The first mention of brick makers in Haverhill was a firm owned by Eli, Newhall and Asher Pike in the 1820s and 30s. Bricks from their operation were used in the construction of the Brick Church and old county buildings at Haverhill Corner,now the Haverhill Library and Alumni Hall.
Other individuals mentioned as having connections with brick manufacturing in Haverhill are Harvey Wilmot (1860), John Lawrence (1875), Elisa Meader (to 1876) and the North Haverhill Brick Company (1877-1883). There were also Woodsville yards operated by Charles C. Smart (1878) and Ira Whitcher (1886) on Mill Street in Woodsville. Smart also operated a yard in Rumney from 1875 to 1893.
Eustache Lamarre started a brickyard in Woodsville around 1894. He had worked at Martin Gilson’s in East Ryegate and Ira Whitcher’s in Woodsville. He hired a number of French-Canadian workers including four of his own brothers. His company’s bricks were used to build a number of local buildings including Woodsville High School, North Haverhill Library and two blocks on Central Street. They were also shipped by train to Massachusetts. The company later moved to Bath and continued to operate until 1922.

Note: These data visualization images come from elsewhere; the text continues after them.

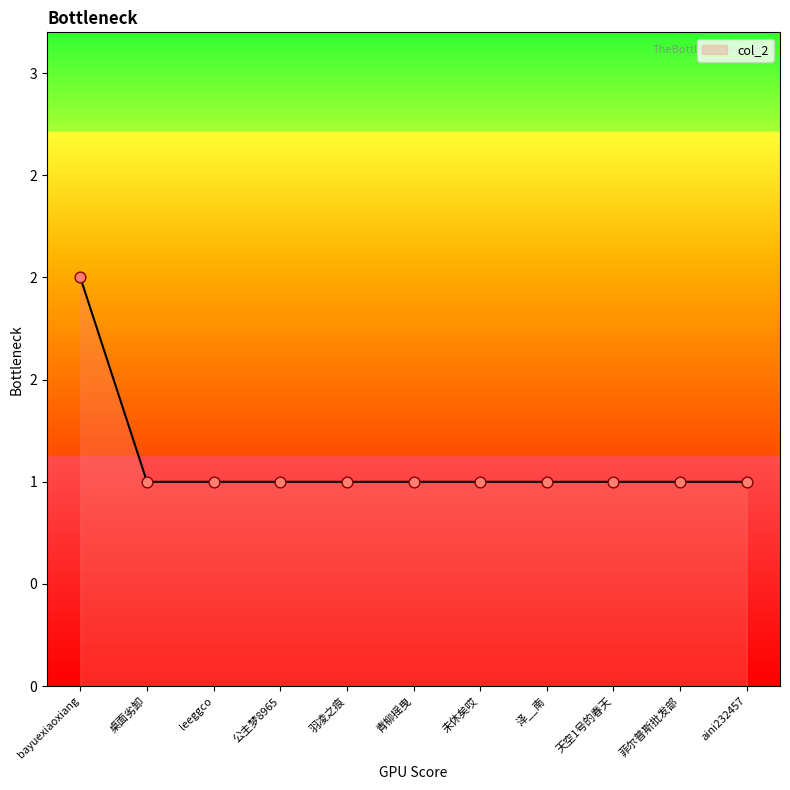

Approximately how many times larger is the value at 桌面劣卸 compared to 青柳摇曳?

1.0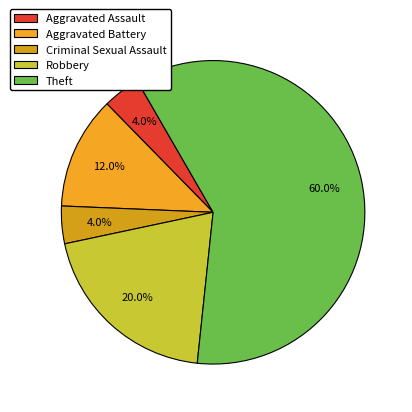

To the nearest percent, what portion does Robbery represent?

20%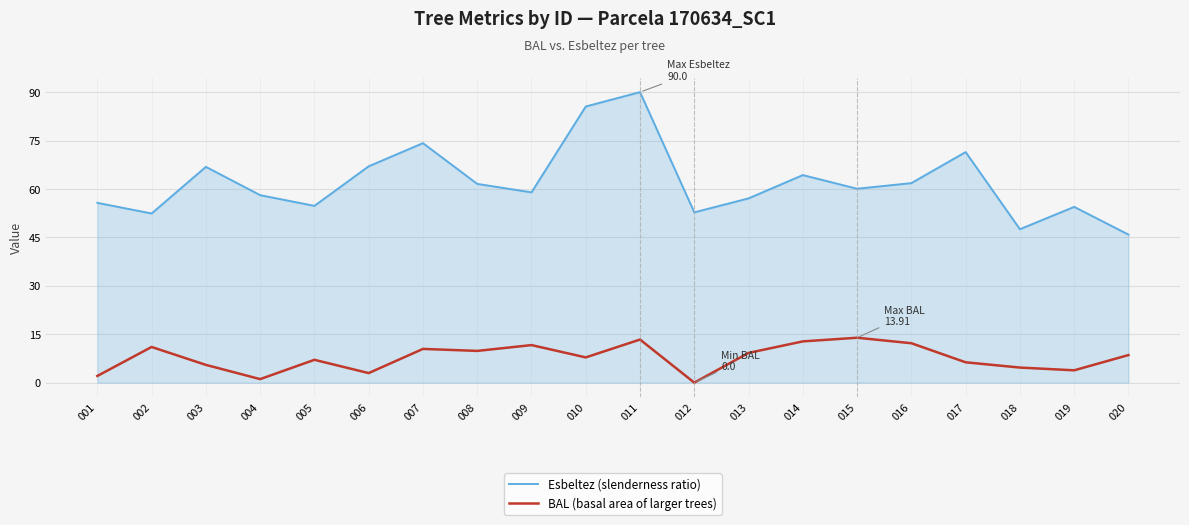

What is the approximate value of BAL (basal area of larger trees) at 015?

13.9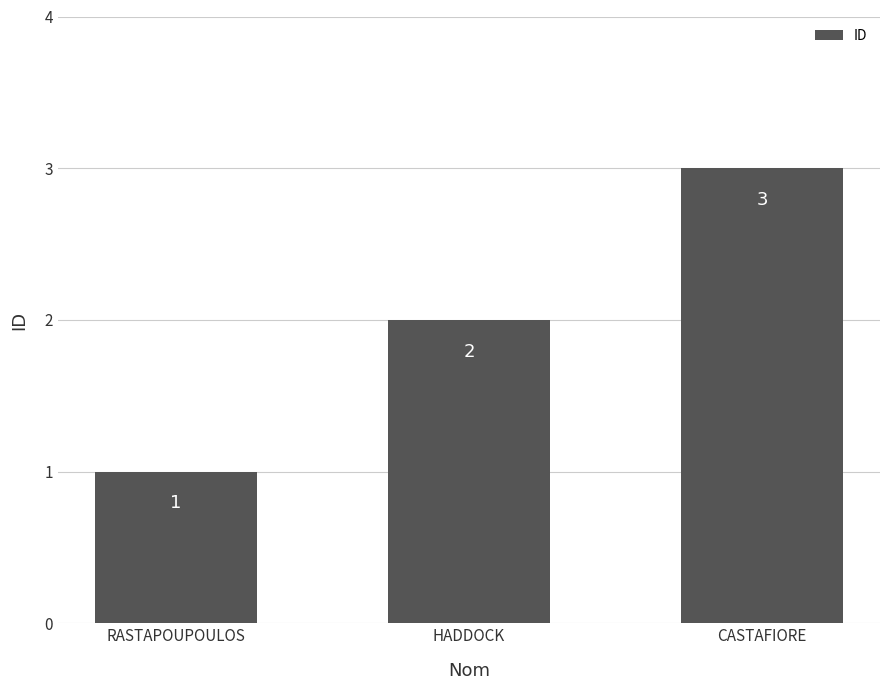

What is the ratio of the value at CASTAFIORE to the value at HADDOCK?

1.5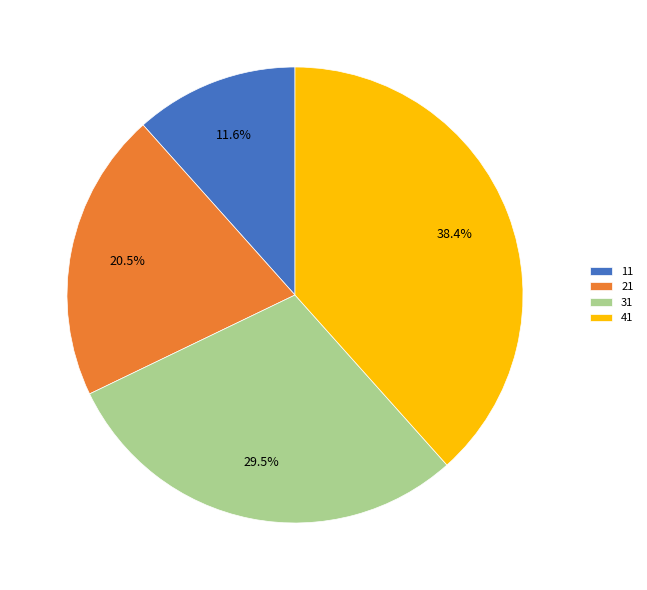

What percentage do 31 and 21 together represent?

50.0%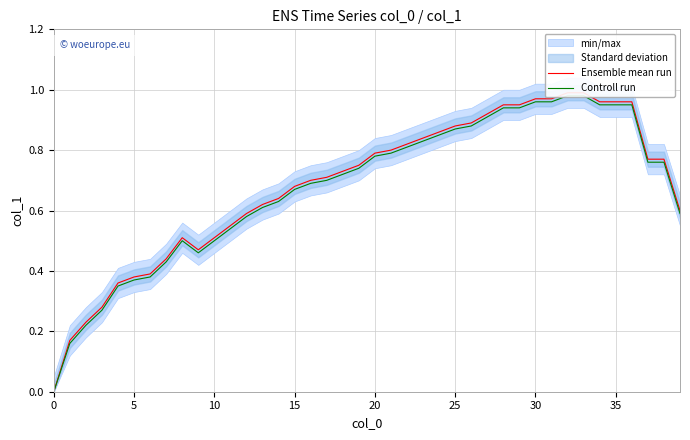

How many data points in Ensemble mean run are above 0?

39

There were different types of bricks depending on intended use. These varied from front bricks to ornamental and fire bricks. Some yards produced both water struck bricks and sand struck bricks, terms that referred to the method used to remove the unfired brick from the molds, the former being more desirable despite being more expensive to manufacture. Over the years, the entire process became more mechanized with horses being replaced with steam or electric machines and trucks and railroad cars replacing wagons. Those who are interested will find additional materials online.
As you drive around the region look at the brick structures that can be found in every community. While some have disappeared, others can still be seen on village streets and rural roads. Whether graceful as an elegant mansion, as utilitarian as a commercial building or sturdy as a church, they stand in tribute to the brick makers and bricklayers of our past. Honor their work with your appreciation.